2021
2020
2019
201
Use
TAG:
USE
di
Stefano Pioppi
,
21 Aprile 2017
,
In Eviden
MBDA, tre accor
● ● ● ● ●
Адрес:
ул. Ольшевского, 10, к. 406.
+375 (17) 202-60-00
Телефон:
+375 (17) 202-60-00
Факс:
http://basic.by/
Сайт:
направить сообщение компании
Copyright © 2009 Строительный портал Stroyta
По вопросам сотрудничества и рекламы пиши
● ● ● ● ●
→ Directions for this task: How many lines of the listing above contain the string "Stroyta"? Reply with the number alone.

→ Written answer: 1